Church of the Holy Cross


Competition for the new construction of the nave

The Church of the Holy Cross in Vogelsberg-Thuringia is characterised by its eventful history: Built in 1713, the nave was shortened by about half during the time of the GDR and most of the baroque inventory was sold.

Today, the interior of the church is marked by this drastic intervention and has lost its original charm. In addition, the building stock is in great need of renovation and its substance is massively damaged. The congregation would like to combine old substance with new elements.

Within the framework of a competition, D:4 submitted a design for a new building that is intended to replace the nave.

The guiding idea for the new building is the creation of a process-oriented and participatory concept that supports the church community and local residents in redefining the use of the site.

The old perimeter walls of the nave will be preserved and supplemented by a new timber frame construction. This creates a new structure that pays tribute to the history of the existing building and places it in a new context. This is deliberately designed as a low-cost and expandable construction in wood modules. The elements can be prefabricated by local companies and quickly assembled over the existing foundations. Once the supporting structure has been erected, the construction can be extended step by step - depending on the requirements of the use.

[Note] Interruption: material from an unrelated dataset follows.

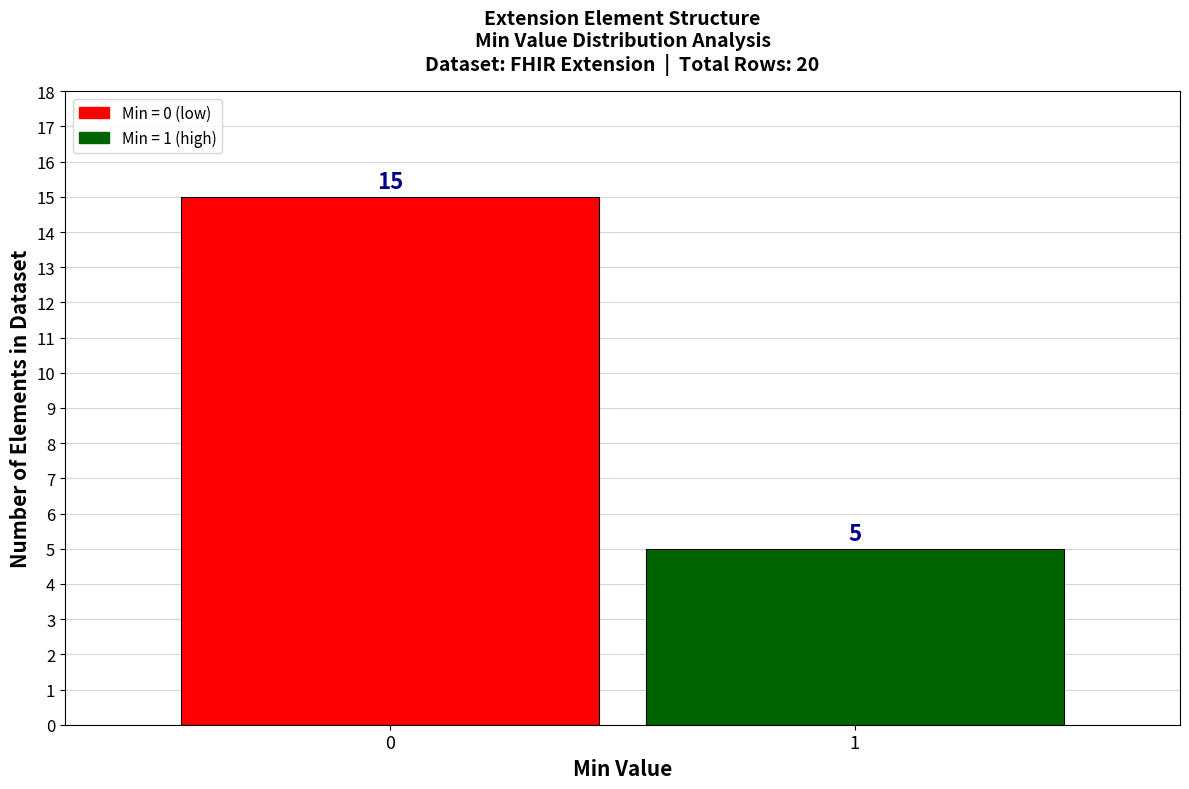

Reading left to right, what are all the values shown in this chart?

0=15	1=5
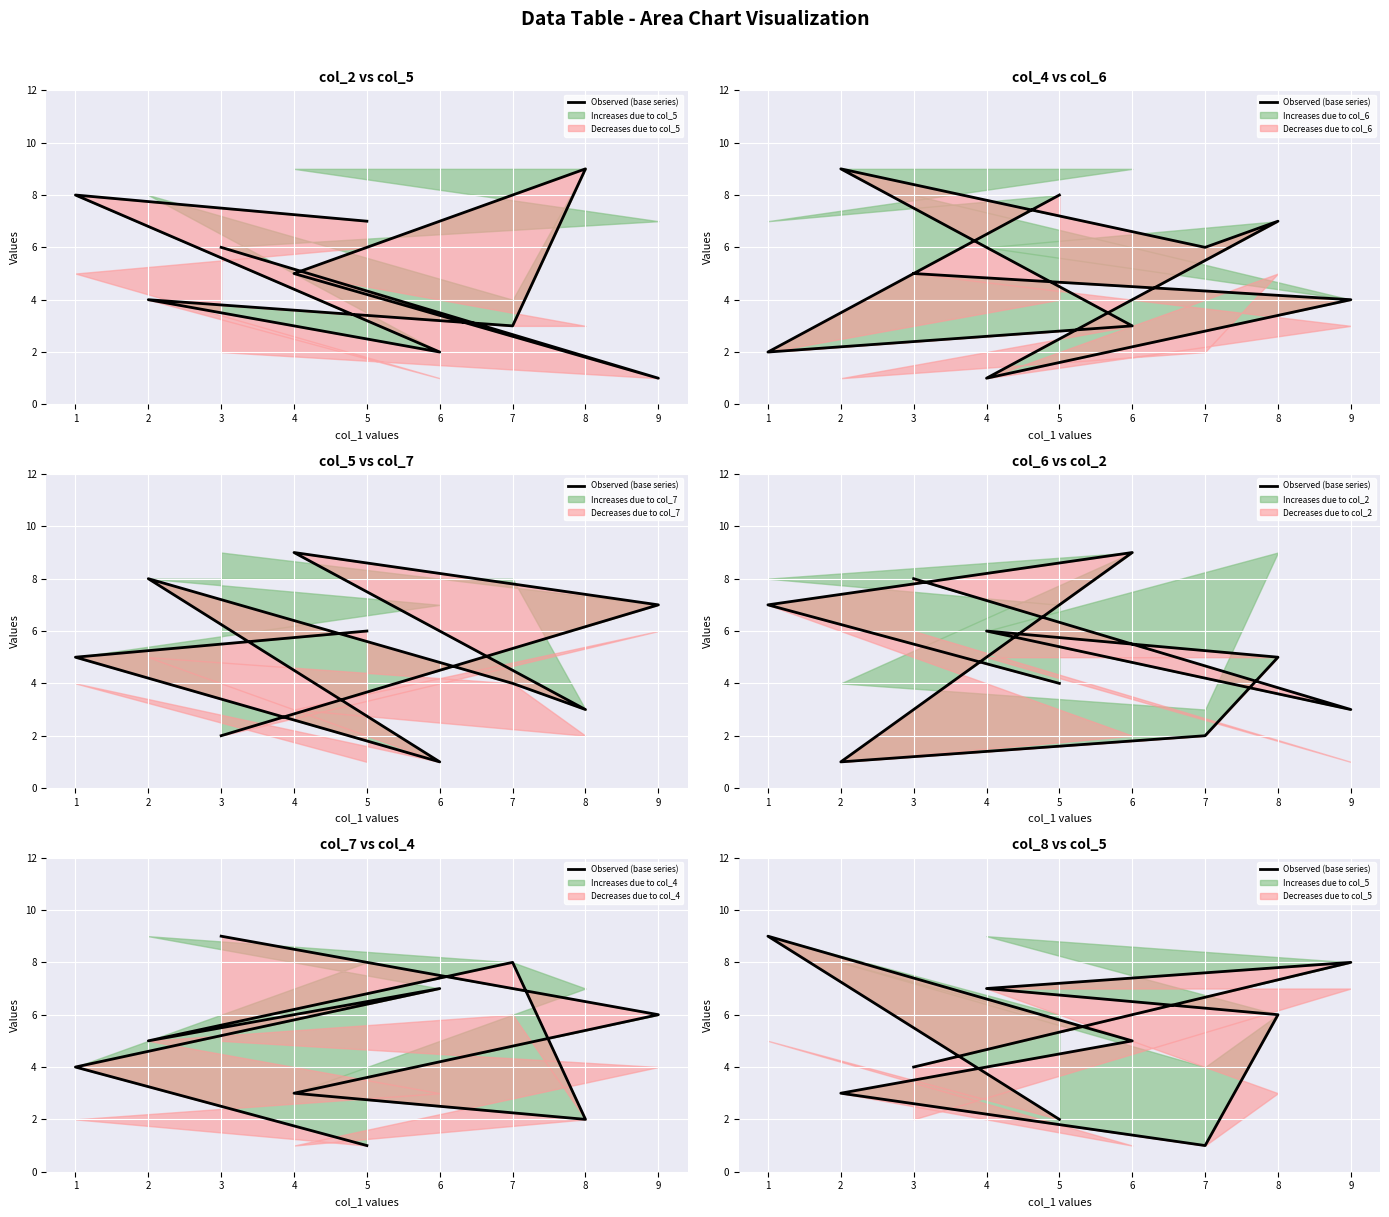

True or false: the data has more than 2 interior local peaks.

False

The wooden supporting structure traces the cubature and statically effective elements of the original building. The interior of the church is given a new floor slab to counteract the high groundwater level. A new functional wing with sanitary facilities and office space completes the planning.

The interior offers the use of a community room and a church room as well as a citizen and festival hall. Flexible seating makes numerous room constellations conceivable. The altar, reading desk and baptismal font are also mobile, so that variable arrangements are possible. If required, individually heatable units can be installed for groups of up to 20 people.